It is a pretty fall this year. Lots of cool nights with little frost have allowed the leaves to turn deeply and gradually into the colors that make everyone happy. A quick hard frost usually just torches them into an unexciting brown, but we have a lot of yellow, orange, and red coloring the timber stands right now. We’re not quite at the peak of fall foliage, so it will probably get really vibrant if we can dodge one more round of frost this weekend.

This week we will truly feel the temperatures drop to the cooler side of autumn. We’ve been lucky to have temperatures above 60F and dry weather to push ahead with all of our work. The pleasant weather helped us finish refurbishing the little building in Mount Vernon where Andrew is tacking down the tar paper for the roof in the introductory image. Overnight we got some much needed rain, but we will soon see the daytime highs drop ten or twenty degrees. There have only been two patchy frosts so far, so the bees haven’t really been tested for cool weather resiliency.

This is all another way of saying that we will soon find out if most of the bees have adequate health and the “fat bodies” that allow them to stay healthy and warm going into winter. If not, the clusters start to progressively dwindle or simply collapse to the bottom board of the hive. It looks like we are surviving the fall mite emergence well, however, so our odds are good. For years we assumed that varroa mites lived like little vampires sucking the “blood” out of bees, but they actually feast on the fat bodies that are most crucial during the winter for thermoregulation/survival.

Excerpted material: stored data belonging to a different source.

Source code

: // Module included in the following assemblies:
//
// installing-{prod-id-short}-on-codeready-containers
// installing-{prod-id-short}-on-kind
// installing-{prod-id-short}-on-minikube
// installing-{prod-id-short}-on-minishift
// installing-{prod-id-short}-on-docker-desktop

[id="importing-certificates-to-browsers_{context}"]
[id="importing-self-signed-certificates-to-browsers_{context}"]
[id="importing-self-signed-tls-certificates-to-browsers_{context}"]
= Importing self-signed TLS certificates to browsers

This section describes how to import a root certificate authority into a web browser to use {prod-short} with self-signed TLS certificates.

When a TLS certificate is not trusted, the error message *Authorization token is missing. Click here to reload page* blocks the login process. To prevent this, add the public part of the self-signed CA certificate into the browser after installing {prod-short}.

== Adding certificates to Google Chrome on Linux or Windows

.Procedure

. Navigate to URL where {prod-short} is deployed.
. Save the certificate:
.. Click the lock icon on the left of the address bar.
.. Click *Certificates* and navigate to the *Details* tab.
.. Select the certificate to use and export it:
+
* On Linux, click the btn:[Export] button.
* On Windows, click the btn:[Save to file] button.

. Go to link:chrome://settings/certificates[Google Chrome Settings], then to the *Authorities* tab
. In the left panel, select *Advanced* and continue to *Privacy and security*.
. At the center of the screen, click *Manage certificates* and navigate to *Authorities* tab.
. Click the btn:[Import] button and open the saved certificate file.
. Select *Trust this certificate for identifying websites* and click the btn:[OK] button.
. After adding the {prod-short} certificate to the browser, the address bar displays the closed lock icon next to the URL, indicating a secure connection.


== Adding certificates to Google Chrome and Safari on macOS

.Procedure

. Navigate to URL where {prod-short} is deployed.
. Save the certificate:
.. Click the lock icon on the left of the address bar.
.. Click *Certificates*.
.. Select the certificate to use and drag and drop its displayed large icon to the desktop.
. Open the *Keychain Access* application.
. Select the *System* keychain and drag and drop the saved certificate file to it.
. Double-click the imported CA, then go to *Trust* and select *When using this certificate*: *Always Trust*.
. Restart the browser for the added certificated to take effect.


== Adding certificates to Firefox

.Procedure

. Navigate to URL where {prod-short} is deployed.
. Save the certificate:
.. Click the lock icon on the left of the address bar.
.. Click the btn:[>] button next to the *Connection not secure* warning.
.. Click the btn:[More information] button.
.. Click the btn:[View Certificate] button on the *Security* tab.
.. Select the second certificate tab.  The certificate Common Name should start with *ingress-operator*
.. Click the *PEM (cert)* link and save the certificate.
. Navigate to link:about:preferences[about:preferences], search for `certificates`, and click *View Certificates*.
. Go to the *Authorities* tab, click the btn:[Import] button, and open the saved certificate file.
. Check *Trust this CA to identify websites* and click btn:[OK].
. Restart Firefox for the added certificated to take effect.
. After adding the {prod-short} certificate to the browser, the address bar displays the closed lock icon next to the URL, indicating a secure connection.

Naturally we have plenty of projects to finish up before the winter descends. The organic acid applications for cleaning up the mites are ongoing, supplemental feeding is underway now that the flowers are basically gone, and we haven’t even started to roundup the bees for their journey to California.

We have squeezed in some time to enjoy the traditional harvest season too. Here is Andrew with some of our honey in an orchard store when we went apple picking a couple of weekends ago.

The honeystick jars caught his eye quickly when we were standing in line!